Text section ::
Open jberwald opened this issue 5 years ago • 4 comments

Current Problem TilingComposite currently treats a tiling of the QPU as a single entity. Based on a too-literally reading of the definition of a tiling (fixed geometric shapes or tiles filling space) I thought one could take a single, small tile, represented by a BQM, tile the QPU with that shape, and run many copies of that BQM. While this is possible using the child sampler, it is not intuitive.

Here's a sample problem: The tiling produced by TilingComposite(DWaveSampler(), 2,2,4) is composed of a bunch 32-qubit tiles. The figure below is a representation where each tile is an 32-qubit RAN-1 problem. download-1 The blank spots are where bum qubits won't allow a perfect tile.

Proposed Solution Make TilingComposite tile-aware. Let tiles = [bqm for a single tile] and define fullBQM = dimod.BQM(linear={all linear terms from tiles}, quadratic={all coupling in tiles}. Something like TilingComposte.sample_tiling(fullBQM) should return a SampleSet. Currently TilingComposte.sample(fullBQM) throws an error: BinaryQuadraticModelStructureError: given bqm does not match the sampler's structure.

jberwald avatar Jul 05 '19 16:07 jberwald

How about

sampler = DWaveSampler()
tiles = find_tiles(sampler.structure, 2, 2, 4)
bqm = dimod.BQM.empty('SPIN')
for tile in tiles:
    bqm.update(dimod.ran_r(1, tile))
sampleset = sampler.sample(bqm)

if we exposed the find_tiles function used by the TilingComposite?

Work instructions ::
A. Answer these questions from the TilingComposite issue:
(i) How many qubits make up each tile that TilingComposite(DWaveSampler(), 2,2,4) produces?
(ii) What error does TilingComposte.sample(fullBQM) currently throw?
(iii) Which function does the follow-up comment propose to expose?
B. The TilingComposite issue has a code snippet in its follow-up comment. List every name that the snippet assigns a value to with "=".
C. Pick up the TilingComposite issue after its final line and continue it.

Provided information ::
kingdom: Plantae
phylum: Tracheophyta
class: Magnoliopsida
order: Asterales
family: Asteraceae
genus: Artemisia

Results by task ::
A.
(i) 32 qubits
(ii) BinaryQuadraticModelStructureError: given bqm does not match the sampler's structure.
(iii) find_tiles

B. sampler, tiles, bqm, sampleset

C.
It is worth noting that the original feature request for the TilingComposite was for something like

bqms = [dimod.ran_r(1, dnx.chimera_graph(2, 2, 4)) for _ in range(5)]  # get 5 different C2 BQMs
sampleset = TilingComposite(DWaveSampler()).sample(bqms)

the problem is that the Sampler API does not support accepting multiple BQMs.

arcondello avatar Jul 05 '19 16:07 arcondello

Your first code block basically lays out what I'm doing already (with more code, of course). So yes, that seems like a nice solution.

jberwald avatar Jul 05 '19 16:07 jberwald

As a side note, it seems like the TilingComposite excludes a fair amount of real estate in the example above. Am I understanding it's tiling procedure correctly in relation to inactive qubits and why some regions are not tiled?

jberwald avatar Jul 05 '19 17:07 jberwald

Yes, though it finds the regions in a pretty naive/greedy way so it can miss a lot of realestate.